Under guidance issued Thursday by the governor’s office, workers will be required to wear masks, stay at least 6 feet apart except in cases where it could affect safety, and face limits on how many can be working at any one time because of the COVID-19 pandemic.
Nonetheless, the decision to allow construction to crank up May 1, a week earlier than the governor had contemplated, represents a bid of good news for contractors and developers who have seen projects stymied because of shelter-in-place requirements and orders closing all but life-sustaining businesses.
Whether all contractors and workers will rush back to job sites remains to be seen.
Jon O’Brien, executive director of the General Contractors Association of Pennsylvania, said Friday there may be some hesitance to return in areas hit hard by the virus, particularly in southeastern Pennsylvania.
In those parts of the state, “I’ve heard from clients there who are not comfortable starting,” he noted.
But in other areas, including southwestern Pennsylvania, Mr. O’Brien senses a desire among workers and contractors to get back to work.
“Every project is different,” he said.
In crafting the back-to-work guidelines, the governor’s office relied on recommendations from the General Contractors Association, which represents more than 700 union contractors in the state.
The group, in conjunction with the Master Builders Association of Western Pennsylvania, took a proactive approach in creating job site pandemic standards for those who were working on essential medical-related construction or who had obtained waivers to resume work even while most projects across the state were shut down.
“A lot of contractors got this plan and kind of used it as a template to work off of,” Mr.
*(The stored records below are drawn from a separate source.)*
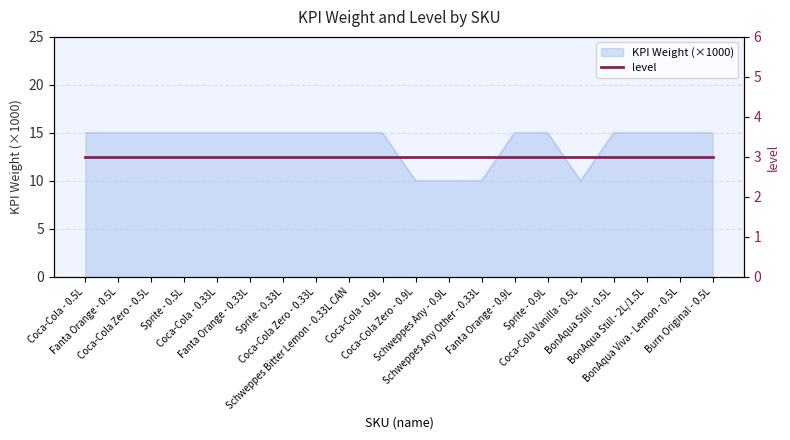

Which has a higher value, BonAqua Viva - Lemon - 0.5L or Fanta Orange - 0.5L?

BonAqua Viva - Lemon - 0.5L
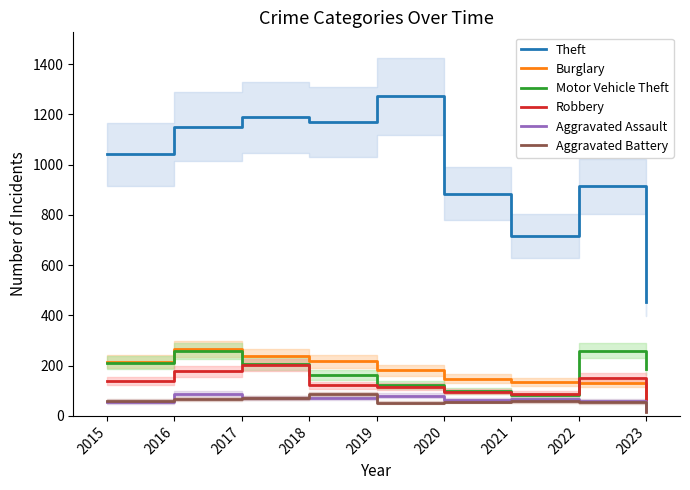

True or false: Motor Vehicle Theft has a value of 128 at 2017.

False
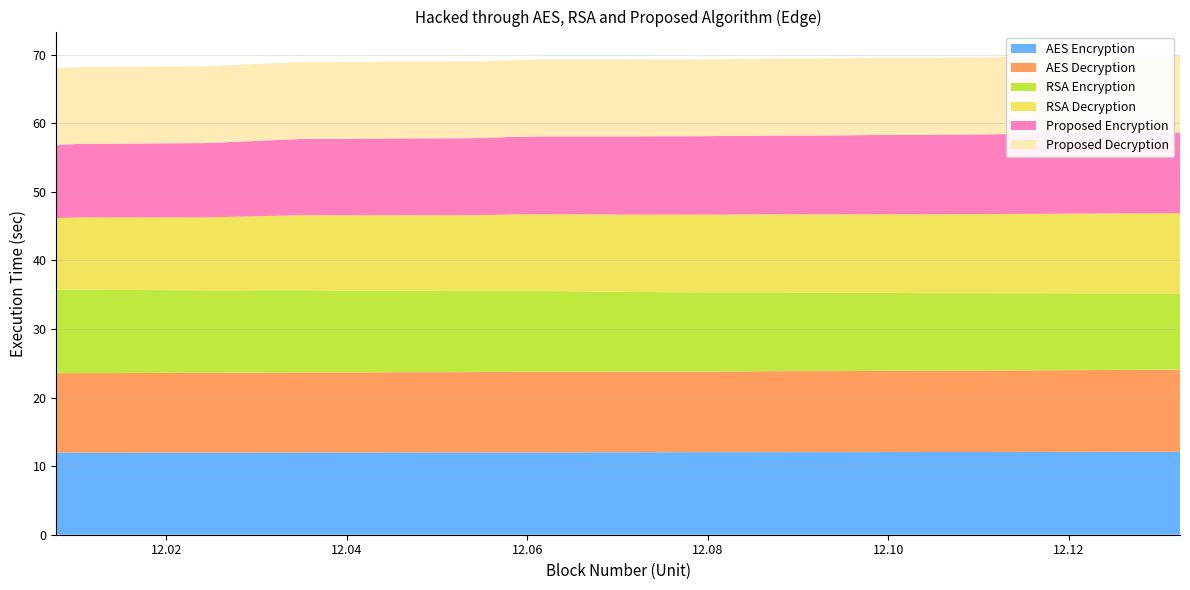

Reading right to left, transcribe all the data shown in this chart.

Scen_2: 12.132324469323434=12.1	12.128920129403078=12.1	12.125770708152585=12.1	12.123066262446368=12.1	12.120315898452777=12.1	12.117281581921821=12.1	12.114131543013803=12.1	12.110836953976847=12.1	12.107386901540066=12.1	12.103796005436518=12.1	12.100484531635013=12.1	12.097594353518756=12.1	12.094810631710306=12.1	12.091780845242335=12.0	12.088499022793519=12.0	12.085082945829123=12.0	12.08152478971057=12.0	12.0778426746898=12.0	12.074443070603378=12.0	12.071496884357337=12.0	12.068636563364722=12.0	12.06551267529051=12.0	12.062165578814989=12.0	12.058780388690673=12.0	12.055180226517868=12.0	12.051346560330394=12.0	12.047765547953631=12.0	12.044470958916675=12.0	12.041458469099828=12.0	12.03841385712785=12.0	12.035119268090893=12.0	12.031550404644744=12.0	12.027826077626433=12.0	12.024369641981751=12.0	12.021196746815521=12.0	12.018617701442201=12.0	12.01614737740818=12.0	12.013518913056265=12.0	12.010739721310799=12.0	12.007785092768653=12.0
Scen_5: 12.132324469323434=12.0	12.128920129403078=12.0	12.125770708152585=12.0	12.123066262446368=11.9	12.120315898452777=11.9	12.117281581921821=11.9	12.114131543013803=11.9	12.110836953976847=11.9	12.107386901540066=11.9	12.103796005436518=11.8	12.100484531635013=11.8	12.097594353518756=11.8	12.094810631710306=11.8	12.091780845242335=11.8	12.088499022793519=11.8	12.085082945829123=11.8	12.08152478971057=11.8	12.0778426746898=11.8	12.074443070603378=11.8	12.071496884357337=11.8	12.068636563364722=11.8	12.06551267529051=11.8	12.062165578814989=11.8	12.058780388690673=11.7	12.055180226517868=11.7	12.051346560330394=11.7	12.047765547953631=11.7	12.044470958916675=11.7	12.041458469099828=11.7	12.03841385712785=11.7	12.035119268090893=11.7	12.031550404644744=11.7	12.027826077626433=11.7	12.024369641981751=11.6	12.021196746815521=11.6	12.018617701442201=11.6	12.01614737740818=11.6	12.013518913056265=11.6	12.010739721310799=11.6	12.007785092768653=11.6
Scen_6: 12.132324469323434=11.1	12.128920129403078=11.1	12.125770708152585=11.2	12.123066262446368=11.2	12.120315898452777=11.2	12.117281581921821=11.2	12.114131543013803=11.3	12.110836953976847=11.3	12.107386901540066=11.3	12.103796005436518=11.3	12.100484531635013=11.4	12.097594353518756=11.4	12.094810631710306=11.4	12.091780845242335=11.4	12.088499022793519=11.5	12.085082945829123=11.5	12.08152478971057=11.5	12.0778426746898=11.6	12.074443070603378=11.6	12.071496884357337=11.6	12.068636563364722=11.7	12.06551267529051=11.7	12.062165578814989=11.8	12.058780388690673=11.8	12.055180226517868=11.8	12.051346560330394=11.8	12.047765547953631=11.9	12.044470958916675=11.9	12.041458469099828=11.9	12.03841385712785=11.9	12.035119268090893=12.0	12.031550404644744=12.0	12.027826077626433=12.0	12.024369641981751=12.0	12.021196746815521=12.1	12.018617701442201=12.1	12.01614737740818=12.1	12.013518913056265=12.1	12.010739721310799=12.2	12.007785092768653=12.2
Scen_10: 12.132324469323434=11.7	12.128920129403078=11.7	12.125770708152585=11.7	12.123066262446368=11.6	12.120315898452777=11.6	12.117281581921821=11.6	12.114131543013803=11.6	12.110836953976847=11.5	12.107386901540066=11.5	12.103796005436518=11.5	12.100484531635013=11.5	12.097594353518756=11.5	12.094810631710306=11.4	12.091780845242335=11.4	12.088499022793519=11.4	12.085082945829123=11.4	12.08152478971057=11.3	12.0778426746898=11.3	12.074443070603378=11.3	12.071496884357337=11.3	12.068636563364722=11.3	12.06551267529051=11.2	12.062165578814989=11.2	12.058780388690673=11.2	12.055180226517868=11.1	12.051346560330394=11.1	12.047765547953631=11.0	12.044470958916675=11.0	12.041458469099828=11.0	12.03841385712785=11.0	12.035119268090893=10.9	12.031550404644744=10.8	12.027826077626433=10.7	12.024369641981751=10.6	12.021196746815521=10.6	12.018617701442201=10.6	12.01614737740818=10.6	12.013518913056265=10.6	12.010739721310799=10.5	12.007785092768653=10.4
Scen_11: 12.132324469323434=11.8	12.128920129403078=11.7	12.125770708152585=11.7	12.123066262446368=11.7	12.120315898452777=11.7	12.117281581921821=11.7	12.114131543013803=11.7	12.110836953976847=11.6	12.107386901540066=11.6	12.103796005436518=11.6	12.100484531635013=11.6	12.097594353518756=11.6	12.094810631710306=11.5	12.091780845242335=11.5	12.088499022793519=11.5	12.085082945829123=11.5	12.08152478971057=11.5	12.0778426746898=11.4	12.074443070603378=11.4	12.071496884357337=11.4	12.068636563364722=11.4	12.06551267529051=11.4	12.062165578814989=11.4	12.058780388690673=11.3	12.055180226517868=11.2	12.051346560330394=11.2	12.047765547953631=11.2	12.044470958916675=11.2	12.041458469099828=11.2	12.03841385712785=11.1	12.035119268090893=11.1	12.031550404644744=11.0	12.027826077626433=10.9	12.024369641981751=10.8	12.021196746815521=10.8	12.018617701442201=10.8	12.01614737740818=10.8	12.013518913056265=10.8	12.010739721310799=10.8	12.007785092768653=10.7
Scen_12: 12.132324469323434=11.2	12.128920129403078=11.2	12.125770708152585=11.2	12.123066262446368=11.2	12.120315898452777=11.2	12.117281581921821=11.2	12.114131543013803=11.2	12.110836953976847=11.2	12.107386901540066=11.2	12.103796005436518=11.2	12.100484531635013=11.2	12.097594353518756=11.2	12.094810631710306=11.2	12.091780845242335=11.2	12.088499022793519=11.2	12.085082945829123=11.2	12.08152478971057=11.2	12.0778426746898=11.2	12.074443070603378=11.2	12.071496884357337=11.2	12.068636563364722=11.2	12.06551267529051=11.2	12.062165578814989=11.2	12.058780388690673=11.2	12.055180226517868=11.2	12.051346560330394=11.2	12.047765547953631=11.2	12.044470958916675=11.2	12.041458469099828=11.2	12.03841385712785=11.2	12.035119268090893=11.2	12.031550404644744=11.2	12.027826077626433=11.2	12.024369641981751=11.2	12.021196746815521=11.2	12.018617701442201=11.2	12.01614737740818=11.2	12.013518913056265=11.2	12.010739721310799=11.2	12.007785092768653=11.2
O’Brien said.
Under the guidelines released Thursday, all people at a job site will be required to wear a mask or face covering unless unable to do so because of health or safety reasons.
Workers must stay at least 6 feet apart unless there is a safety reason that prevents it, such as team lifting or drywalling.
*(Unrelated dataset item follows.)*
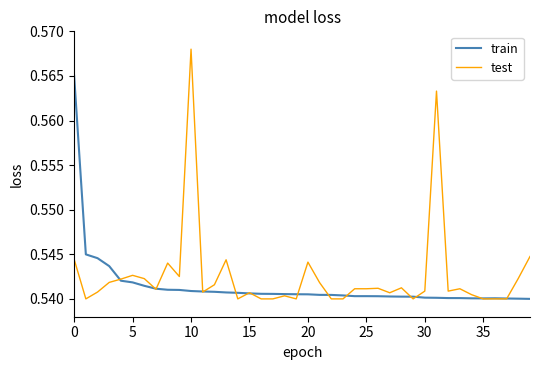

Count the number of data series in this chart.

2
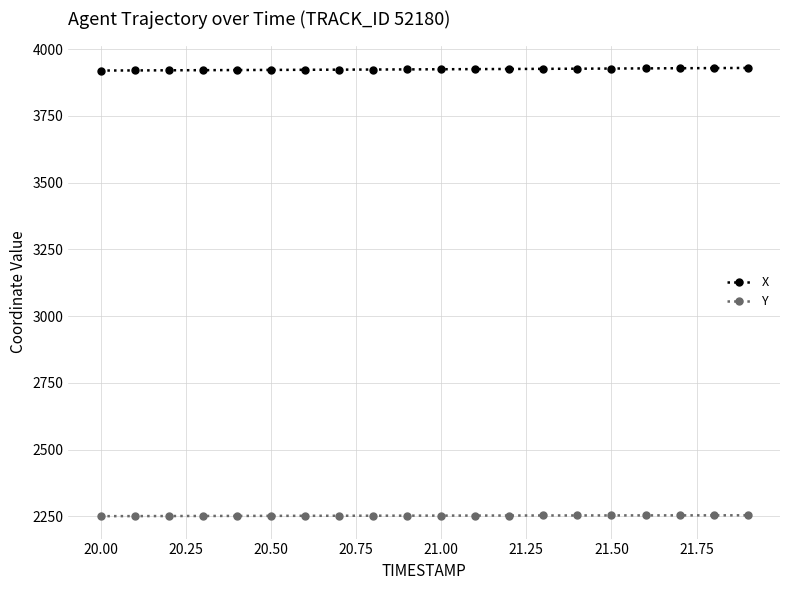

What are all the series names shown in the legend?

X, Y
In addition, hand-washing stations must be available at “appropriate locations” on-site, such as building entrances, break and food truck areas, offices, and trailers.
A “pandemic safety officer” must be put in place on each job to enforce social distancing and other requirements. Areas that are identified as high risk for possible transmission of COVID-19 must be routinely cleaned and disinfected. In-person gatherings must be limited to a maximum of 10 people, all of whom must stay at least 6 feet apart.
The guidelines also call for job site screenings to check for people who might be sick and to send those home who are experiencing symptoms related to COVID-19.
They also recommend the possible staggering of shifts and breaks and limits on tool sharing.
On residential projects, no more than four people can be working at the site at any one time, not including those who may need temporary access and aren’t engaged in actual construction work.
The same four-person standard is required for commercial projects totaling 2,000 square feet or less. One additional person is allowed for every 500 square feet above 2,000.
In a statement, Mr. Wolf said he made the call to allow construction activity to resume because there is evidence that stay-at-home orders and others designed to limit the spread of COVID-19 are working, and “we are flattening the curve.”
“As we start to take steps to reopen the state, we recognize that the construction industry is vital to Pennsylvania’s economy and may operate safely with stringent guidance in place that will protect employees and the public,” the governor said.
Mr. Wolf has faced some criticism about halting construction in the face of the pandemic when a number of other states have allowed such activity to continue. Developers and contractors have been able to apply for waivers, but the process has been criticized as unfair and secretive.